A proibição, por si só, de transferências para paraísos fiscais é uma mão-cheia de nada. Na prática, temos mais a perder do que a ganhar. Há mecanismos mais expeditos para combater(controlar) a fuga de capitais, designadamente:

Em primeiro lugar, urge o estabelecimento de um quadro jurídico - legal que imponha aos bancos e demais organismos financeiros, à semelhança do que ocorre no mundo afora em decorrência das concertações no seio do Fórum Global de Troca de Informações, o dever de reporte à AGT( Autoridade Geral Tributária) sobre todas as operações avultadas de montantes para o estrangeiro, máxime, paraísos fiscais, aliás no espírito do acordo facta (foreign account tax compliance act) aprovado pelo Decreto Legislativo Presidencial n. 1/17 de 20 de junho, celebrado entre o governo angolano e a administração norte americana, mau grado o sentido unidireccional deste.

Em segundo lugar, constituir a AGT na dupla obrigação de, por um lado, publicar as referidas transferências e, por outro lado, dar tratamento aos dados inerentes às aludidas transferências, no sentido de se apurar a entidade e o ofício do ordenante, a proveniência das respectivas verbas e, a que título estas transferências são feitas, isto é, se consistem no repatriamento de lucros ou de fundos obtidos de modos lícitos ou se, ao invés disso, elas escamoteiam ilícitos como o branqueamento de capitais. Por exemplo, basta pensar-se na simulação de pagamentos no exterior por serviços que, na verdade, nunca foram prestados tanto no país como no estrangeiro, encobrindo-se, deste modo, a transferência de fundos obtidos como resultado da delapidação do erário público, e não só, ou crimes de evasão fiscal nas circunstâncias em que as actividades nas quais se funda a obtenção de tais valores não tenham sido objecto de declaração à Administração Geral Tributária.

Em terceiro lugar, uma medida como esta é facilmente contornável, visto que, os proprietários sempre poderão fazê-lo (transferência para os paraísos fiscais) utilizando para o efeito um terceiro veículo (Estado).
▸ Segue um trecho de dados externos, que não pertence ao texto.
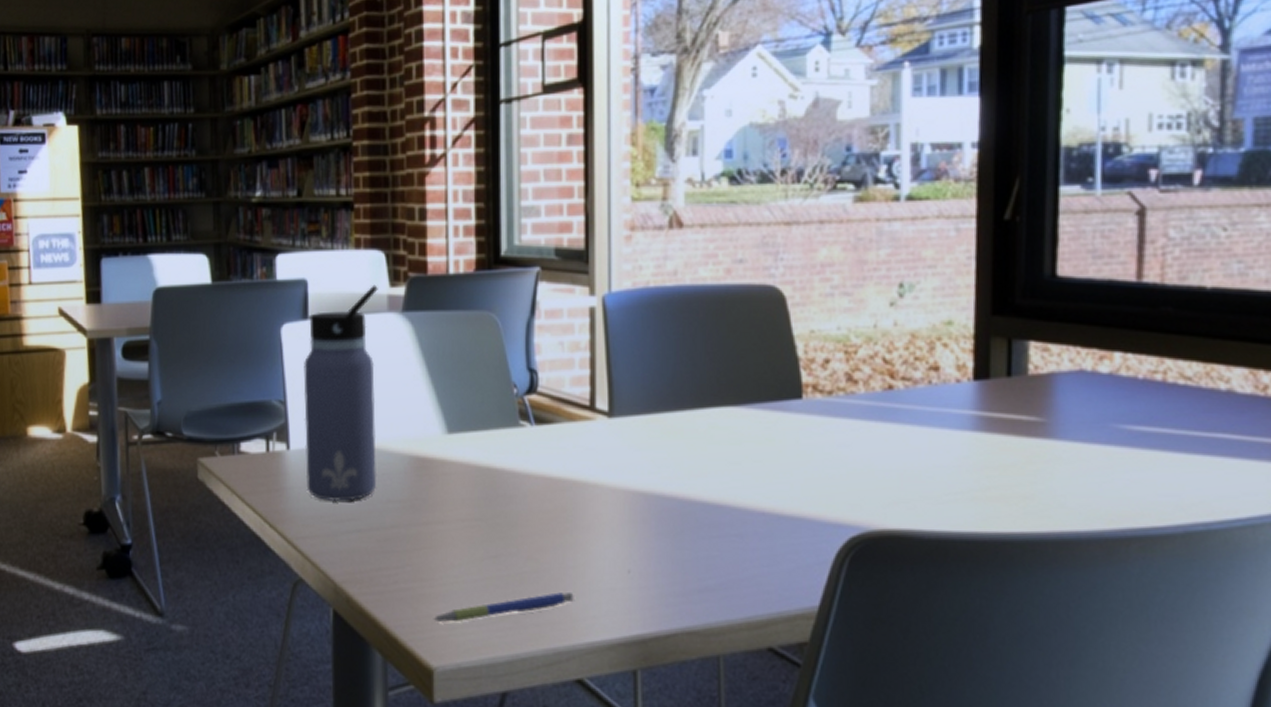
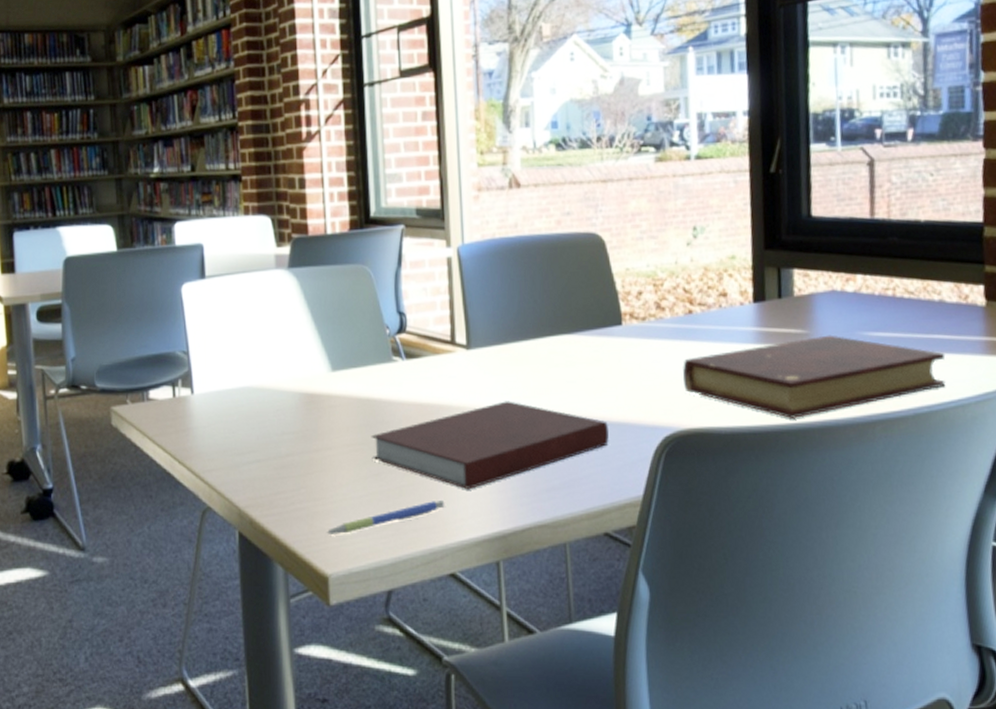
water bottle: present [303,284,378,501] -> none [203,246,273,437]
notebook: none [490,481,779,583] -> present [371,401,609,490]
book: none [876,425,1232,528] -> present [682,335,946,420]

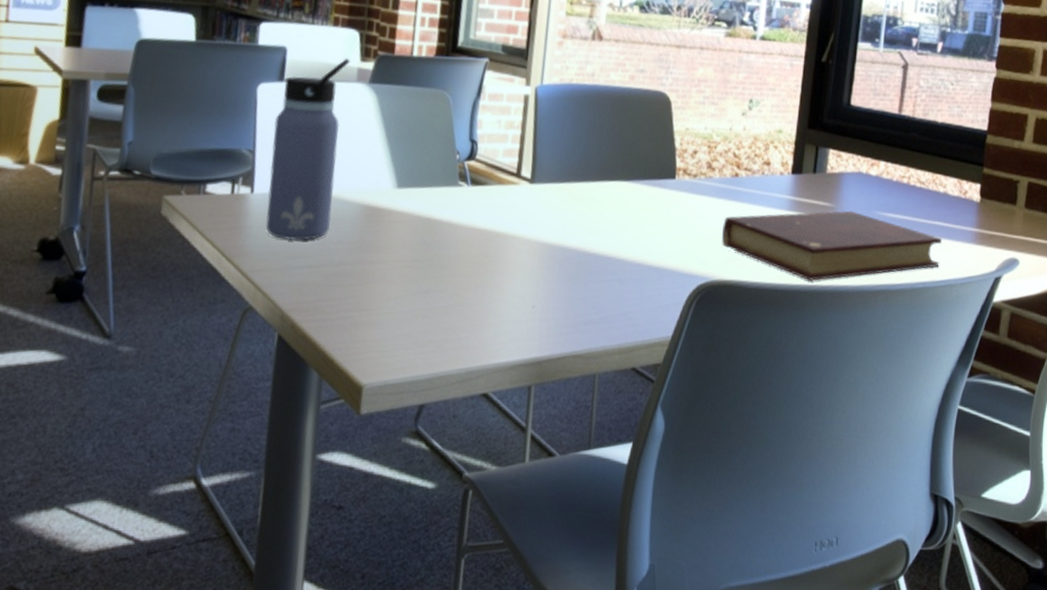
water bottle: none [203,246,273,437] -> present [265,58,350,241]
pen: present [326,499,445,534] -> none [367,322,488,346]
notebook: present [371,401,609,490] -> none [423,236,650,316]

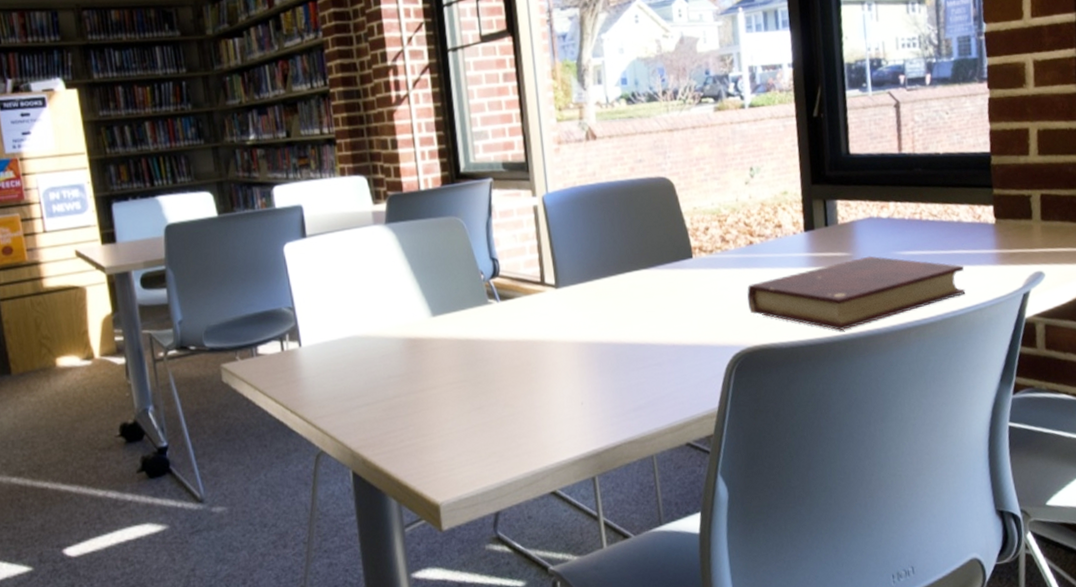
water bottle: present [265,58,350,241] -> none [306,204,379,384]

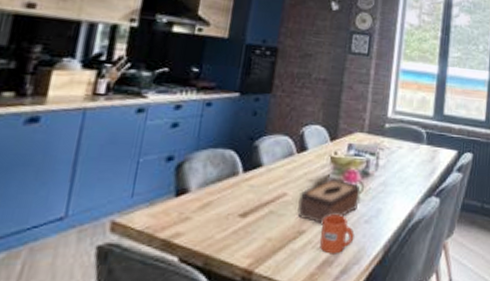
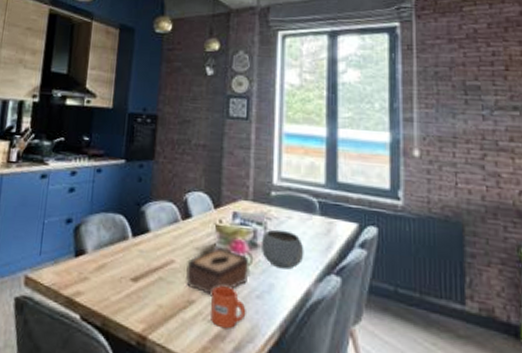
bowl: none [372,158,411,195] -> present [260,229,304,270]

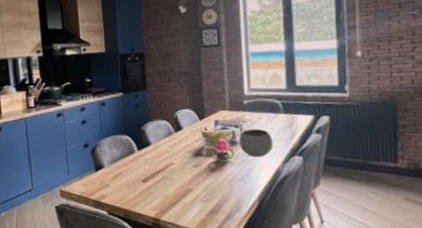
tissue box: present [186,247,249,297] -> none [183,148,232,184]
mug: present [211,286,246,329] -> none [205,176,232,205]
Ou seja, transferindo inicialmente para um Estado de tributação normal a título de exemplo a um dos Estados -Membros da União Europeia, procedendo-se, acto contínuo, ao reencaminhamento dos referidos valores para os paraísos fiscais em virtude da livre circulação de capitais vigente na União Europeia.

Em quarto lugar, tal medida, a aplicar- se a um não-residente fiscal, constituiria um óbice à atração de investimento estrangeiro na lógica de que a facilidade de repatriamento de capital é um dos elementos em que se alicerça a decisão de realizar tais investimentos.

Em quinto lugar, relativamente a residentes fiscais, o agravamento da tributação destas transferências permitiria não só o alargamento da base tributária, como também, proporcionaria aumento de arrecadação.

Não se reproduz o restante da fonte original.